Few are going to miss it.
Fast-forward, and the metaverse has effectively been abandoned in favor of AI.
Meta, betting on the “if you build it, they will come” strategy, was more interested in the profits that could be made from running its own platform for apps and games than whether or not consumers even wanted these so-called face computers.
Specifically, Zuckerberg was looking for a way to bypass the ability of Apple and Google to tap into Meta’s revenue through their app stores.
Meta may have had dollar signs in its eyes, but the apps built for the metaverse weren’t being adopted in massive numbers, at least for a company of Meta’s size.
From a U.S. panel, Apptopia has figures for the average sessions per daily active user in the U.S., which grew from 3.49 in January 2023 to 4.93 in January 2026. While that’s still a high-water mark for the app, it may not have been enough for Meta.

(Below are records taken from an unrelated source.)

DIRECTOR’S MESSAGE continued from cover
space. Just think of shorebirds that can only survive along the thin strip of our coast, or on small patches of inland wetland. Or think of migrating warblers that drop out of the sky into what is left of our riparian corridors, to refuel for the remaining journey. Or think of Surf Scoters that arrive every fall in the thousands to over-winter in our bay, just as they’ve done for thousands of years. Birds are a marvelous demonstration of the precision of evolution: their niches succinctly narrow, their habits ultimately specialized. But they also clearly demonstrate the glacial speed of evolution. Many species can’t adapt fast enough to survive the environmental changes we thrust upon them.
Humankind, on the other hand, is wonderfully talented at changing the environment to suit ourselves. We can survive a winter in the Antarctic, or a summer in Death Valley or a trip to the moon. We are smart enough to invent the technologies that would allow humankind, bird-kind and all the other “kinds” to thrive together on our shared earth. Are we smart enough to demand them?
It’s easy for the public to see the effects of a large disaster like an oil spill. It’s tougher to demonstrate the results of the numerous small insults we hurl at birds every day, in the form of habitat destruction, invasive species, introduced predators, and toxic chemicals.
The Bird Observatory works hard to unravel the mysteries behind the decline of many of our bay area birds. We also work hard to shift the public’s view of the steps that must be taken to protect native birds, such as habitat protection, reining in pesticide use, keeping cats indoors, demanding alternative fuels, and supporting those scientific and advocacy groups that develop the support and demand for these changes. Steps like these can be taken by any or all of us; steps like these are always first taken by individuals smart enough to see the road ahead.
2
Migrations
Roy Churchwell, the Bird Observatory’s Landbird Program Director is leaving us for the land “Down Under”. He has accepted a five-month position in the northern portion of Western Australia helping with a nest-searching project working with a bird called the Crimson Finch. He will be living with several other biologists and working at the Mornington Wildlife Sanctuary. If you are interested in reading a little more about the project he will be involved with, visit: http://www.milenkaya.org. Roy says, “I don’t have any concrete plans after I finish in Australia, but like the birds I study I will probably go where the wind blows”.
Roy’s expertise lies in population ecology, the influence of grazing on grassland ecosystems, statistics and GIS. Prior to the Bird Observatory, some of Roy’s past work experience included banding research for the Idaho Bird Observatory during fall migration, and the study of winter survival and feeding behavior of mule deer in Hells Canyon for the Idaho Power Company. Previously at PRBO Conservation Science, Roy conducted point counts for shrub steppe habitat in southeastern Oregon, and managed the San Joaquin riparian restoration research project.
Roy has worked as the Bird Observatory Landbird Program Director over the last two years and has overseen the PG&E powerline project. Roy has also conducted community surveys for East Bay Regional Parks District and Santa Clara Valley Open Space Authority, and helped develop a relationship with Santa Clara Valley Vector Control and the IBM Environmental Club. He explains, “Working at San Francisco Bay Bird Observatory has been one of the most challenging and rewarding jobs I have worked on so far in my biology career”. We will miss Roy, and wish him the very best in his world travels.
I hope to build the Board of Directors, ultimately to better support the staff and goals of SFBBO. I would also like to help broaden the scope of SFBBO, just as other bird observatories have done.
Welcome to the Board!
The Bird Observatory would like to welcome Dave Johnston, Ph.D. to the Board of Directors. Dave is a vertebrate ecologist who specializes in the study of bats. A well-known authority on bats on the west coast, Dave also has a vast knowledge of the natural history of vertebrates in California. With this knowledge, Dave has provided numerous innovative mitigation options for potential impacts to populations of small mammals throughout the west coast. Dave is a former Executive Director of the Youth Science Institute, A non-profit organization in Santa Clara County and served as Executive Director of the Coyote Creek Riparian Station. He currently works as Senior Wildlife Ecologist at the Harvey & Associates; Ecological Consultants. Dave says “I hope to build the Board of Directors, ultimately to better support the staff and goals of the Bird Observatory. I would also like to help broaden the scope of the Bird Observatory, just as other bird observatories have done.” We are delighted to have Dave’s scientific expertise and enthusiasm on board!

But this time, Zuckerberg telegraphed his desire to tap into developer revenue far too soon. Meta might have had a better shot at attracting developers to build for VR if it promised to undercut Apple or Google’s standard 30% fees, or those of other gaming platforms. Instead, Meta did the opposite: it charged more.
In May 2022, TechCrunch asked a Meta rep to detail its support measures for Horizon Worlds. The company described several tools, including blocking and reporting features, a “safe zone” button for users to instantly block and mute others, and a feature to temporarily remove disruptive people from venues that was built in response to user feedback. Despite outlining these tools, Meta declined to say what sort of actions it would take to address individual bad actors’ behavior.
At the time, users told TechCrunch that those who faced abuse in the metaverse would often react with an obvious move: instead of recording the abuse, they would take off their headset and take a break from VR. But when they returned, their harasser would still appear in their list of recent encounters, and it was too late to submit a report of the abuse with the video and audio attached.
With other companies, including OpenAI, Amazon, and various startups, looking to hardware AI devices as the next potential computing platform, VR seems even more of a dated relic of a vision for the web that never came to pass.